Fachgespräch

Das Fachgespräch bildet den zweiten Teil des Zertifizierungsverfahrens. Ziel dieses Gesprächs ist es, ausgehend von der Tätigkeitsbeschreibung das Vorliegen der fachlichen Voraussetzungen für den Erwerb der Ingenieur-Qualifikation festzustellen. 
In diesem Kapitel erhalten Sie Informationen über Inhalt und Ablauf dieses Gesprächs.
Das Fachgespräch findet in der Regel in der Zertifizierungsstelle statt. Für die Durchführung von Fachgesprächen für einzelne Fachrichtungen sind Kooperationen mit anderen Zertifizierungsstellen möglich.

> **AUFGABENMATERIAL**
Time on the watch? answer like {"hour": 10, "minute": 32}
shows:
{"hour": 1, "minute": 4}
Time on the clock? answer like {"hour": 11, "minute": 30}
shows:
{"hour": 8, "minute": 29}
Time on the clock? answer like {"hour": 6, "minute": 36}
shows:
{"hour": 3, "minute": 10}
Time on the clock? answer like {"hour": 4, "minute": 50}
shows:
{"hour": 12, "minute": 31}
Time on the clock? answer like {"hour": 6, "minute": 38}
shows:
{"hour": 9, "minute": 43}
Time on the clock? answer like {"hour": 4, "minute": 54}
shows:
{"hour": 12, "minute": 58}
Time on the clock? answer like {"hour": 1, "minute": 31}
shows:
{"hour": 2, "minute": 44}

> **IHRE AUFGABEN**
1. Wandeln Sie sämtliche Zeilen der Auflistung oben in eine nummerierte Liste um und lassen Sie Leerzeilen dabei weg.
2. Führen Sie den Text zum Fachgespräch im Anschluss an seinen letzten Satz fort.

> **LÖSUNGEN DER AUFGABEN**
1.
1. Time on the watch? answer like {"hour": 10, "minute": 32}
2. shows:
3. {"hour": 1, "minute": 4}
4. Time on the clock? answer like {"hour": 11, "minute": 30}
5. shows:
6. {"hour": 8, "minute": 29}
7. Time on the clock? answer like {"hour": 6, "minute": 36}
8. shows:
9. {"hour": 3, "minute": 10}
10. Time on the clock? answer like {"hour": 4, "minute": 50}
11. shows:
12. {"hour": 12, "minute": 31}
13. Time on the clock? answer like {"hour": 6, "minute": 38}
14. shows:
15. {"hour": 9, "minute": 43}
16. Time on the clock? answer like {"hour": 4, "minute": 54}
17. shows:
18. {"hour": 12, "minute": 58}
19. Time on the clock? answer like {"hour": 1, "minute": 31}
20. shows:
21. {"hour": 2, "minute": 44}

2.
Die Dauer des Fachgespräches beträgt bis zu 45 Minuten. Die Kommission besteht aus zwei Mitgliedern, die Experten/Expertinnen in jener HTL-Fachrichtung sind, die Sie in Ihrem schriftlichen Antrag angegeben haben. Ein Experte/eine Expertin stammt dabei aus der beruflichen Praxis, der zweite Experte/die zweite Expertin gehört dem Lehrkörper einer HTL, einer technischen Fachhochschule oder Universität an. Beiden Fachexperten/-expertinnen wird vor dem Fachgespräch Ihre Tätigkeitsbeschreibung übermittelt, damit sie sich ein erstes Bild über Ihre Praxis machen können. Im Rahmen des Gesprächs haben sie die Aufgabe, weitere Informationen über Ihre Tätigkeiten einzuholen und die Plausibilität der von Ihnen angegebenen Informationen zu hinterfragen.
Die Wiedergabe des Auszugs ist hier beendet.